In Aransas, the State has relied in part on the anti-commandeering doctrine, extending from the Tenth Amendment, to assert generally that a federal statutory scheme such as the ESA cannot require states to impose prohibitions on private conduct.[14] The State and GBRA have also both keyed in on causation concerns, arguing that certain intervening factors—including impacts on food sources, such as blue crab, and a flood year in 2008—render the chain of causation too attenuated.[15] Although there is no way to tell what will be the deciding factor in the Fifth Circuit, the three-judge panel presiding over the appeal seemingly focused more on causation than constitutional concerns.[16]
Regardless of the outcome, the Aransas decision will be big news in the realms of wildlife and water resource management. A reversal could open the floodgates to an overhaul of the ESA, a statute that was enacted “to halt and reverse the trend toward species extinction, whatever the cost.”[17] Should Judge Jack’s cutting-edge decision and remedy be affirmed, TCEQ would have to initiate an incidental take permit (“ITP”) and habitat conservation plan in coordination with the Service under ESA Section 10. As the District Judge accurately gleaned from the record before her, “the ITP process is designed to provide some balance between the often conflicting interests of property owners, developers, and conservationists.”[18] This result, described by Judge Jack as a flexible and cooperative process, would arguably fall squarely within the scheme of “cooperative federalism” contemplated by the Endangered Species Act.
[1] 16 U.S.C. §§ 1531 et seq. (2012).
[2] Aransas Project v. Shaw, No. 13-40317 (5th Cir. 2013).
[3] 2013 U.S. Dist. LEXIS 33258, at *71-174 (S.D. Texas Mar. 11, 2013).
[4] The district court decision included an order barring TCEQ from issuing new water diversion permits until going through the prescribed ESA process for incidental takes of species. On appeal, however, the court has suspended this order to allow
TCEQ to proceed with its issuance of permits. See Jeremy Heallen, 5th Circuit Blocks Water Permit Ban Following Bird Deaths, Law360 (Mar. 26, 2013).

Data to examine -
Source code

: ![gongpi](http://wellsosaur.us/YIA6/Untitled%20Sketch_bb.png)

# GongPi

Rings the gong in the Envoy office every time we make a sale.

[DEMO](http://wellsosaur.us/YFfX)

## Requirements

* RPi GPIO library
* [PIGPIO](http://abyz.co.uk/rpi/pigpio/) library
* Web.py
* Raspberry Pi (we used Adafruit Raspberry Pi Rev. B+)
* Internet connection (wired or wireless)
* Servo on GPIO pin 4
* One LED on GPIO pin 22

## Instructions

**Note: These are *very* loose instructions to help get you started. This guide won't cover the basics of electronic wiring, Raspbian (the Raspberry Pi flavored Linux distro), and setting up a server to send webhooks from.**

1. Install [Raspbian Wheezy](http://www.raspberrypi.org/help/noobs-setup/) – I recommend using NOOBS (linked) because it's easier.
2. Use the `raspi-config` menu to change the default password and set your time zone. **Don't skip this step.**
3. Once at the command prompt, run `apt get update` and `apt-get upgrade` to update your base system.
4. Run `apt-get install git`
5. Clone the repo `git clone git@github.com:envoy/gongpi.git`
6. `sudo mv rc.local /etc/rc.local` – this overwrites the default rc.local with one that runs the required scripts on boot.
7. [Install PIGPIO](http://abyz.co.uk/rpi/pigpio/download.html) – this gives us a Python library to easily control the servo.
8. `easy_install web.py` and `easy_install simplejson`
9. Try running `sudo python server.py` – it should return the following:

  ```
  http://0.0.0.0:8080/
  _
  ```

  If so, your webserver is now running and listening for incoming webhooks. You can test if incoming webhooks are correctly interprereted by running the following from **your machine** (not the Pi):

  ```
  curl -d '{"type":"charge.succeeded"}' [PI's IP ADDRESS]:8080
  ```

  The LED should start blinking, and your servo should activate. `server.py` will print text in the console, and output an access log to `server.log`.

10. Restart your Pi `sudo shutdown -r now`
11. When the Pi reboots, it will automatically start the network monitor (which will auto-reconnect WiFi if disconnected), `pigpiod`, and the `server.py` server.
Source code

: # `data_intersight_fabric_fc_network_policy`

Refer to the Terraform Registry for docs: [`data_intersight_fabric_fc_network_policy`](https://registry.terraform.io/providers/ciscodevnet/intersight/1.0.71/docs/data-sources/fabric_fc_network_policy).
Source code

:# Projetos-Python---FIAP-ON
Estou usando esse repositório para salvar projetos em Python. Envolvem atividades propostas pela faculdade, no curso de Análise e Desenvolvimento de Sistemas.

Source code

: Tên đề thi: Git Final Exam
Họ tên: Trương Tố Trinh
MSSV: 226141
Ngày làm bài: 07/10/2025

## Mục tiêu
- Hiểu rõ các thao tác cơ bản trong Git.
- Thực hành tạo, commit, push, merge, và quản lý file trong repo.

Exercise tasks -
(1) In the excerpt on the Aransas endangered species case, what intervening factors do the State and GBRA cite to argue that the chain of causation is too attenuated?
(2) Extend the excerpt on the Aransas endangered species case from where it stops.
The items come from a separate source.

Answers to the problems -
(1) Impacts on food sources, such as blue crab, and a flood year in 2008.

(2)
[5] Karen M. Hansen, Beveridge & Diamond PC, Fifth Circuit Panel Hears Oral Argument in Whooping Crane
Lawsuit Appeal (Aug. 30, 2013), available at http://www.environmentallawportal.com/texas-aransas-project-shaw-whooping-crane-lawsuit-appeal.
[6] The Critical Indicator: Whooping Cranes, The Aransas Project, http://thearansasproject.org/situation/whooping-cranes/ (last visited Sept. 10, 2013).
[7] Id.
[8] Aransas Project, 2013 U.S. Dist. LEXIS 33258, at *11-16.
[9] Id. at *16.
[10] Id. at *19. Also helpful to The Aransas Project’s case was the fact that the defendants’ experts were consistently discredited due to their limited experience and insufficient knowledge about the subjects upon which they were testifying. Id. at *72.
[11] 16 U.S.C. § 1538(a)(1)(c); U.S.C. § 1532(13).
[12] See, e.g. Sierra Club v. Yeutter, 926 F.2d 429 (5th Cir. 1991); Defenders of Wildlife v. EPA, 882 F.2d 1294 (8th Cir. 1988).
[13] Strahan v. Coxe, 127 F.3d 155, 163 (1st Cir. 1997).
[14] Hansen, supra note 5. TCEQ and GBRA relied on hallmark Tenth Amendment cases from the Supreme Court, New York v. United States, 505 U.S. 144, 145 (1992), and Printz v. United States, 521 U.S. 898, 935 (1997). Notably, the state has also argued that the Burford abstention doctrine should have applied in the lower court due to the State’s own comprehensive natural resources management program.
[15] See Hansen, supra note 5.
[16] Id. Recording of appellate oral arguments available at http://www.ca5.uscourts.gov/OralArgumentRecordings.aspx.
[17] TVA v. Hill, 437 U.S. 153, 174 (1978).
[18] Aransas Project, 2013 U.S. Dist. LEXIS 33258, at *169.